(Stored data entries)
· · · · ·
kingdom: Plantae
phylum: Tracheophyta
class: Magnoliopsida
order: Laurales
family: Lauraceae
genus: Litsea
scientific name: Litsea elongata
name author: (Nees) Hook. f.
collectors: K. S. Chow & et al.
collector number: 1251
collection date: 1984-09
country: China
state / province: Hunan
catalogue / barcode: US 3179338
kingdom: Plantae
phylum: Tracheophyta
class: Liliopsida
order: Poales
· · · · ·
## WHAT THE TASK REQUIRES
Please edit the lines above so that "state / province" becomes "region", leaving everything else unchanged.

## SOLVED EXERCISE
kingdom: Plantae
phylum: Tracheophyta
class: Magnoliopsida
order: Laurales
family: Lauraceae
genus: Litsea
scientific name: Litsea elongata
name author: (Nees) Hook. f.
collectors: K. S. Chow & et al.
collector number: 1251
collection date: 1984-09
country: China
region: Hunan
catalogue / barcode: US 3179338
kingdom: Plantae
phylum: Tracheophyta
class: Liliopsida
order: Poales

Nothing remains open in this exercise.